In the CSAP Laboratory, we focus on computer systems and platforms for future computing devices. Recently, more and more cores are integrated into one single chip. To use such systems in an efficient manner, a holistic approach that coordinates research on all levels from architecture, to the compiler, the operating system and the programming model is needed. The methodologies to manage such many-core resources can be extended to manage big distributed systems such as big data processing platforms and clouds. Our main research focus is efficient system resource management schemes from single-chip many cores to network-based distributed systems.

 We currently conduct research in the following areas.

  • Compilers and runtime-environments for next-generation many-core coarse-grained reconfigurable architectures.
  • Operating systems for heterogeneous many-core systems.
  • Virtualization techniques on many-core systems/clouds 

Coarse-grained reconfigurable architectures (CGRA)

CGRAs are composed of several computing units and register files with a configurable interconnection network. CGRAs combine the flexibility of software with the performance of parallel hardware.

 

 

 

 

 

Next generation SRP compiler

SRP is CGRA architecture of Samsung Electronics. In this research, we focus on reducing energy consumption and reducing the effort necessary to efficiently execute an application on the SRP. To accomplish the feasibility of the proposed approach, we develop a compiler backend and simulator.

 

 

 

 

 

Chip Verification of CGRAs 

Chip verification of CGRAs is an important area of CGRA research. We are researching compiler-assisted generation of random test code that enables hardware manufacturers to quickly and efficiently verify the functional correctness of their CGRA hardware design.

 

 

 

 

 

 


Operating systems for heterogeneous many-core processors

Managing a large number of heterogeneous independent cores with the goal to provide maximal performance at a minimal energy consumption poses lots of interesting new challenges for operating system architects.
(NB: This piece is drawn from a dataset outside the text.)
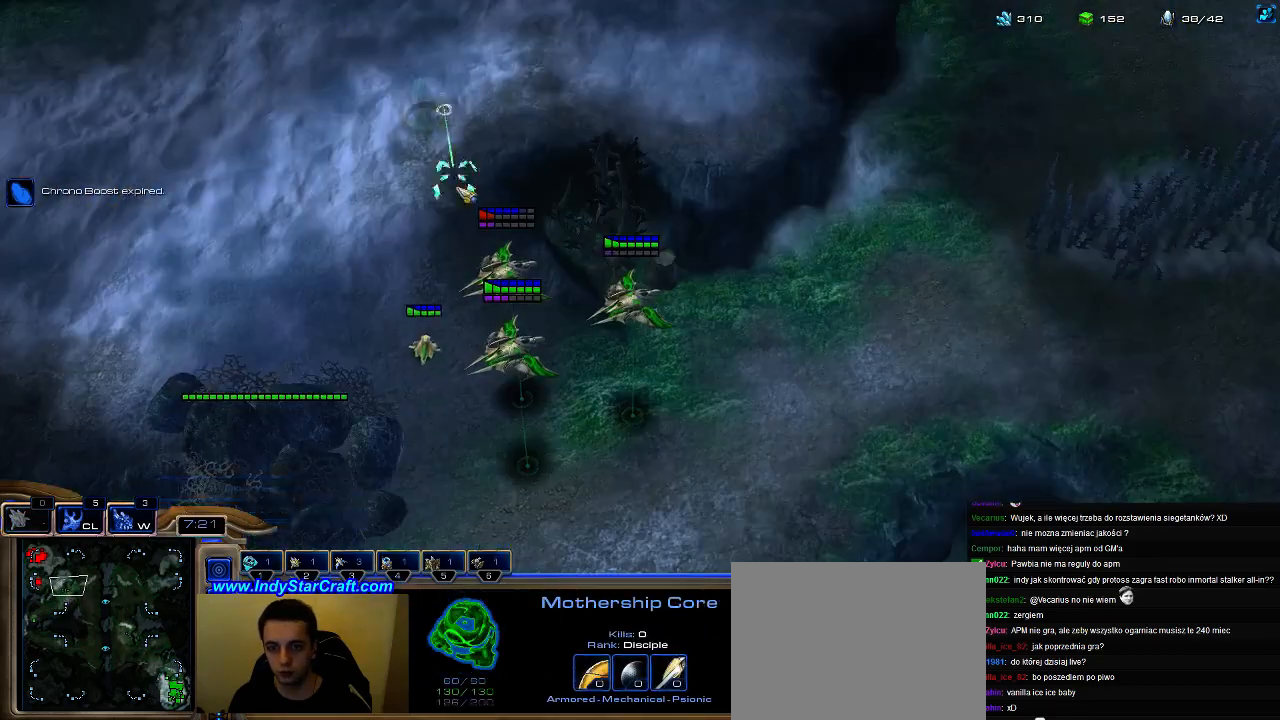
{"keys": [], "events": []}
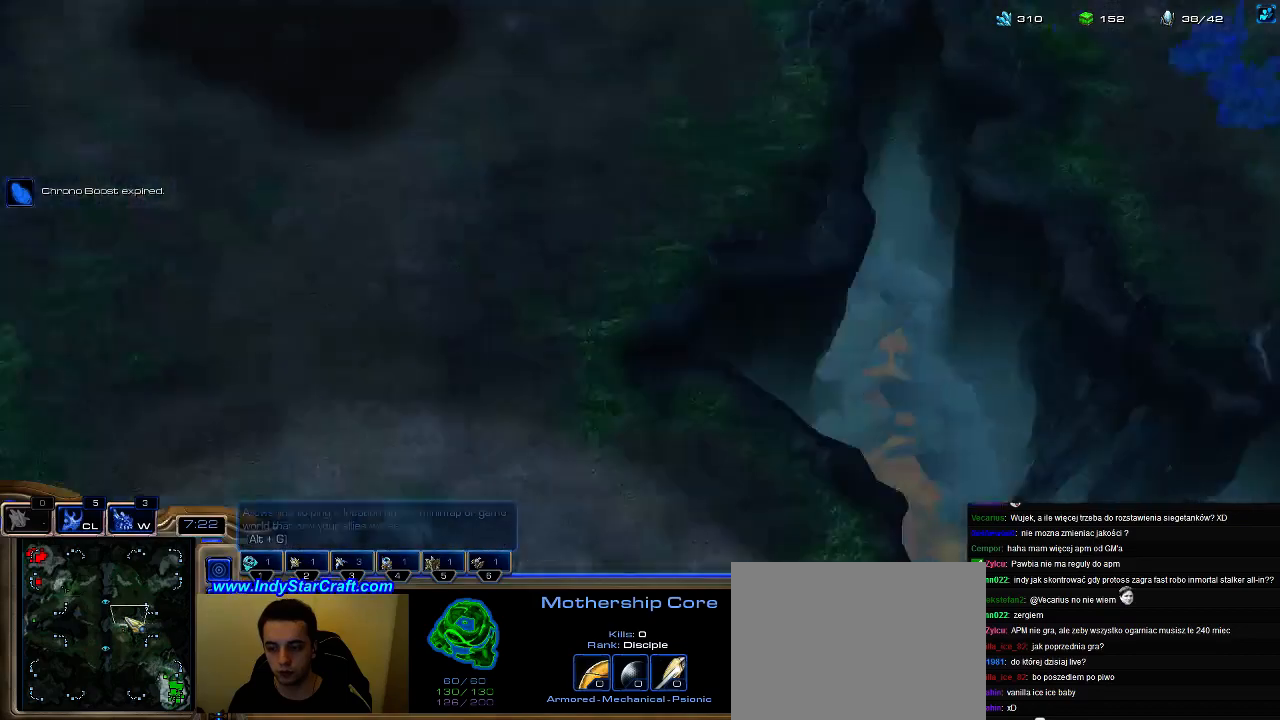
{"keys": ["shift"], "events": [[300, "shift", "down"]]}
A scalable OS structure for many-core systems

For future many-core chips that contain hundreds of heterogeneous cores, various interconnection networks and complex memory hierarchies, proper resource allocation for simultaneously running applications is an important research topic. To address this issue, we are conducting research on an OS structure that allocates separated H/W resources for applications in which each application performs application-specific resource management. Currently, we are developing scheduling techniques that dynamically allocate core resources for simultaneously running parallel applications. Our final goal is to build an OS prototype that provides a scalable resource management scheme for many-core applications from high-performance computing to the big data processing and virtual machines.

 

Energy-aware Runtime Systems

Modern CMPs often do not provide DVFS at the core-level, but instead group several cores into frequently and voltage domains. This design hinders application of existing power management techniques. Our research shows that through cooperation between the coarse-grained resource manager and the application-specific runtime it is possible to re-assign cores transparently. This allows grouping of cores with similar load patterns and, as a consequence, allows more efficient DVFS settings.

 

 

 

 

 


Improving  Resource Utilization of Data Centers

 

Modern data centers are poorly utilized due to lack of intelligent resource management software. To improve data center utilization, the resource manager needs to find proper placement of applications on servers that minimize interference and maximizing performance. Our research topics include efficient interference management technique using machine learning and dynamic relocation of applications with load prediction.